--- Page-level text extractions ---

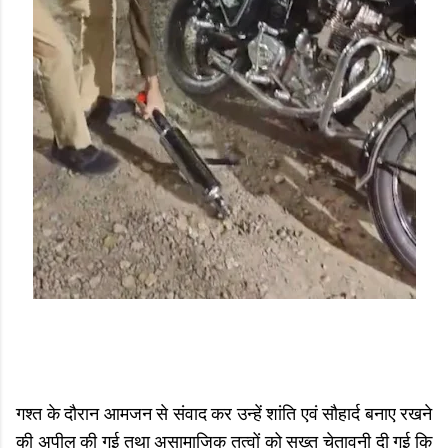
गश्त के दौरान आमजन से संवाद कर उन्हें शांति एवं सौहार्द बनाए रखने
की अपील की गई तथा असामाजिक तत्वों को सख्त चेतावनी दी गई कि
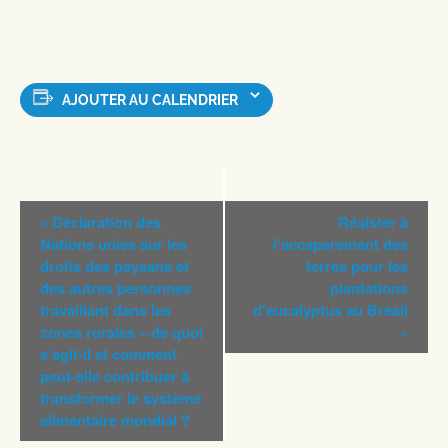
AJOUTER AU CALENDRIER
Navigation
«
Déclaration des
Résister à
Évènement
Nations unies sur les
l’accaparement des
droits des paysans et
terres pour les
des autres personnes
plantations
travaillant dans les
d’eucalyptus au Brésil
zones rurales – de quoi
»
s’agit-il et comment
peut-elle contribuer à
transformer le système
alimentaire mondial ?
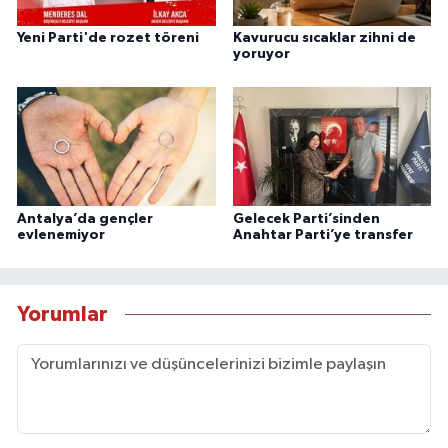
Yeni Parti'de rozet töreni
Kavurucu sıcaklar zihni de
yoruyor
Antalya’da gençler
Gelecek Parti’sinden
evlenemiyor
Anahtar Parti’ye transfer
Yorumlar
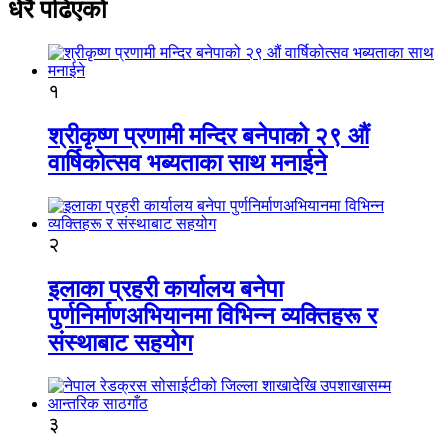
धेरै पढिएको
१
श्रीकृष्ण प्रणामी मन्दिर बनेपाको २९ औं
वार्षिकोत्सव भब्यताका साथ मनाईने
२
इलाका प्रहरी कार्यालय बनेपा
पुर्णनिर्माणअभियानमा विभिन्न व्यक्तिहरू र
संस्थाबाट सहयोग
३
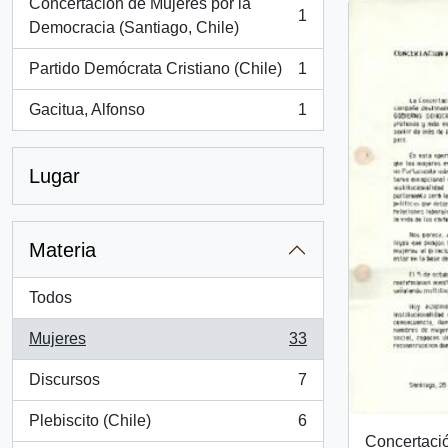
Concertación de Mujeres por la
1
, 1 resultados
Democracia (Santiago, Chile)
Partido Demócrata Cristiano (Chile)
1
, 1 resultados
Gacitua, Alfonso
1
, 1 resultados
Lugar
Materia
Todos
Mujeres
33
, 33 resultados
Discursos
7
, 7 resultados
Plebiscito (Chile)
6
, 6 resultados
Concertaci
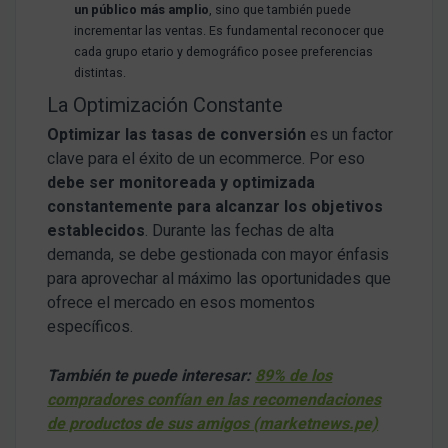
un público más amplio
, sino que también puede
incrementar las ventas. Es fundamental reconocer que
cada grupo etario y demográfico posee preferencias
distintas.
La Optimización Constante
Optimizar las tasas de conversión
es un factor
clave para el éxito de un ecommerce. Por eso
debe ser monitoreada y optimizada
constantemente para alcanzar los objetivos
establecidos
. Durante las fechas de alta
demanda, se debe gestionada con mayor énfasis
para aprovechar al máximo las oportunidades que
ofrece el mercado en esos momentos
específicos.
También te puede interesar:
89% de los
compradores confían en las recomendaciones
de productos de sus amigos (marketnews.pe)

--- Assigned task ---
Copy out each line of the rows that holds the word "debe".

--- Finished task ---
debe ser monitoreada y optimizada
demanda, se debe gestionada con mayor énfasis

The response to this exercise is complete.